Contemporary Review,  Dec, 2001  

The Intellectual Life of the British Working Classes. Jonathan Rose. Yale University Press. [pounds sterling]29.95. 534 pages. ISBN 0-300-08886-8. The self-educated working man, whose numbers proliferated in the nineteenth century along with the classes that produced them, are perhaps unique to the United Kingdom and the English-speaking world.

They are certainly one of British civilisation's greatest achievements. The tradition is now dead and we are reversing down the hill up which these people climbed. The ability to read was the key but what did these men, and later on, women, actually read and how did their reading shape their lives?

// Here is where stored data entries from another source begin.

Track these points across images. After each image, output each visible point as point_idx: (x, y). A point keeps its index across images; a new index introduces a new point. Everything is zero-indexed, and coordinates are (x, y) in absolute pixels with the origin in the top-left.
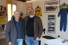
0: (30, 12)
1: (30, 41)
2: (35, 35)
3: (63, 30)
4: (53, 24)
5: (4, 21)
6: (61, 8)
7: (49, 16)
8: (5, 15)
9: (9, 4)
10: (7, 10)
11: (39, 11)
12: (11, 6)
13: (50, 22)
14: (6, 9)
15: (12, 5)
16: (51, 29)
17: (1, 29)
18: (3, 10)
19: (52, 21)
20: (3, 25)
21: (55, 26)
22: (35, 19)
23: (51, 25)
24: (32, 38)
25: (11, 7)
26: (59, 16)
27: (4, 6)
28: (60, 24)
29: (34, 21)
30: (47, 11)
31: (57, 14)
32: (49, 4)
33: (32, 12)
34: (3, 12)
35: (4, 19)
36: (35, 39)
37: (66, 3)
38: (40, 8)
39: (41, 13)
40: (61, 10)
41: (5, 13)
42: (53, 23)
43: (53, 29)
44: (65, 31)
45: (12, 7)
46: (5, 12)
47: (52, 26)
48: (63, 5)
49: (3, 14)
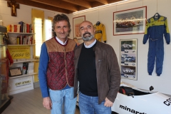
0: (84, 35)
3: (154, 73)
4: (133, 60)
5: (28, 54)
7: (123, 43)
8: (29, 42)
9: (38, 17)
10: (34, 32)
11: (101, 32)
12: (41, 22)
13: (125, 56)
14: (30, 28)
15: (43, 21)
16: (127, 71)
17: (22, 72)
18: (25, 32)
19: (130, 53)
20: (24, 63)
21: (136, 63)
23: (127, 61)
24: (93, 99)
25: (41, 25)
26: (144, 43)
27: (27, 22)
28: (149, 60)
29: (94, 56)
30: (118, 31)
32: (123, 16)
33: (90, 34)
34: (25, 36)
35: (28, 50)
37: (161, 15)
38: (103, 25)
39: (106, 36)
40: (149, 29)
41: (30, 38)
42: (132, 58)
43: (132, 71)
45: (43, 24)
46: (30, 35)
47: (130, 64)
48: (154, 17)
49: (25, 40)
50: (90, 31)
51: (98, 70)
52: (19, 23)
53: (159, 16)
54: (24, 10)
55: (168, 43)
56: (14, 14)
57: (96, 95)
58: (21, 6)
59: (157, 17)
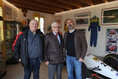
0: (69, 26)
1: (70, 61)
2: (77, 54)
6: (92, 21)
9: (36, 17)
22: (76, 35)
24: (73, 58)
26: (89, 30)
28: (91, 39)
31: (87, 28)
36: (77, 59)
44: (95, 46)
50: (71, 24)
51: (75, 44)
52: (27, 20)
53: (96, 17)
54: (30, 13)
55: (99, 30)
56: (25, 15)
57: (75, 56)
58: (28, 11)
59: (95, 18)
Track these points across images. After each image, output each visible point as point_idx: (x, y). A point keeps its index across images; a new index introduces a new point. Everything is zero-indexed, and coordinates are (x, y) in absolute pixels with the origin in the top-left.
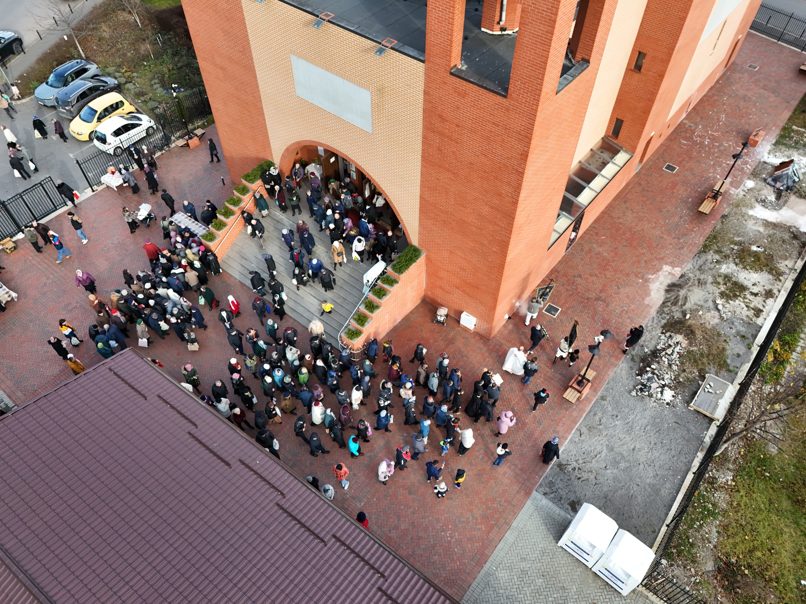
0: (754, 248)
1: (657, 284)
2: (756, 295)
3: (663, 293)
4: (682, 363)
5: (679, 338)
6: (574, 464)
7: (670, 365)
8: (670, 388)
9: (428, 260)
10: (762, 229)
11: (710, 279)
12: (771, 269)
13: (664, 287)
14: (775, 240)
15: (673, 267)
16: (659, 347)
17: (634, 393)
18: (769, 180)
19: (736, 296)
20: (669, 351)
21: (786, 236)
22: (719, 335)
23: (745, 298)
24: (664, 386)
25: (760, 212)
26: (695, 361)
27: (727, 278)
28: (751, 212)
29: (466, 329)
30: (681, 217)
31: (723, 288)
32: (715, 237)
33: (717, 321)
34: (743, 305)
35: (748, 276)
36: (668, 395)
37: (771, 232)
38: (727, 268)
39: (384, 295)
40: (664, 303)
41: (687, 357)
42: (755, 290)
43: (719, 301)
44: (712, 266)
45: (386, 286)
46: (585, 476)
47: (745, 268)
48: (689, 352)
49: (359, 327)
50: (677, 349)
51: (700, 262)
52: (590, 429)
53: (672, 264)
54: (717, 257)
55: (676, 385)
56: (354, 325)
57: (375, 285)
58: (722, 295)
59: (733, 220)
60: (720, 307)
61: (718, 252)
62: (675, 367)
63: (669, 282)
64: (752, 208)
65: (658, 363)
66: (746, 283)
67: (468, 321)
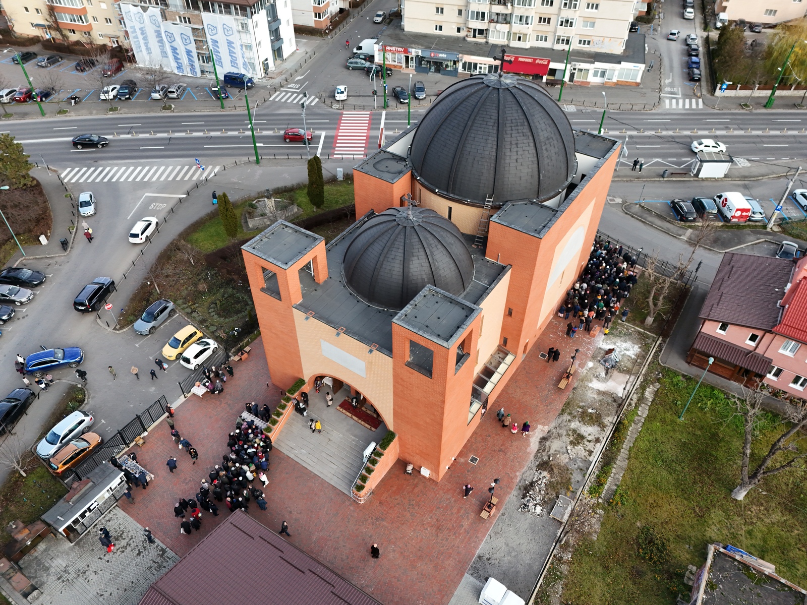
0: (590, 411)
1: (535, 437)
2: (590, 441)
3: (537, 444)
4: (547, 489)
5: (545, 473)
6: (488, 556)
7: (540, 491)
8: (540, 505)
9: (400, 438)
10: (596, 396)
11: (565, 433)
12: (600, 424)
13: (538, 440)
14: (603, 404)
15: (544, 426)
16: (534, 480)
17: (520, 510)
18: (602, 361)
19: (579, 443)
20: (540, 482)
21: (610, 400)
22: (568, 470)
23: (584, 444)
24: (536, 504)
25: (596, 385)
26: (554, 488)
27: (574, 431)
28: (590, 385)
29: (424, 477)
30: (549, 391)
31: (571, 438)
32: (569, 404)
33: (567, 460)
34: (582, 449)
35: (586, 429)
36: (539, 509)
37: (601, 398)
38: (575, 425)
39: (376, 463)
40: (538, 451)
41: (550, 485)
42: (590, 438)
43: (569, 448)
44: (566, 424)
45: (377, 458)
46: (493, 562)
47: (584, 424)
48: (550, 482)
49: (363, 484)
50: (544, 481)
51: (560, 421)
52: (496, 533)
53: (544, 424)
54: (569, 417)
55: (544, 503)
56: (359, 482)
57: (370, 457)
58: (572, 443)
59: (579, 391)
60: (569, 451)
61: (570, 414)
62: (542, 492)
63: (541, 436)
64: (591, 381)
65: (533, 490)
66: (585, 434)
67: (425, 472)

This book seeks to answer the question by entering the minds 'of ordinary readers in history, to discover what they read and how they read it'. The author used massive amounts of oral history, educational and library records, sociological surveys, opinion polls and working men's autobiographies as his basis. He is at his best when discussing these people rather than when he flies into the realm of theory to comment on others' theories about yet more theories. He discusses working-class reaction to 'classic literature', informal education, fiction and nonfiction, schools, further education, Marxism, popular culture and the avant-garde. His conclusions make depressive reading: the great works of English literature have been 'devalued by overproduction'. Everyone may now learn but no one cares. The Americans call it 'dumbing down'. (E.B.)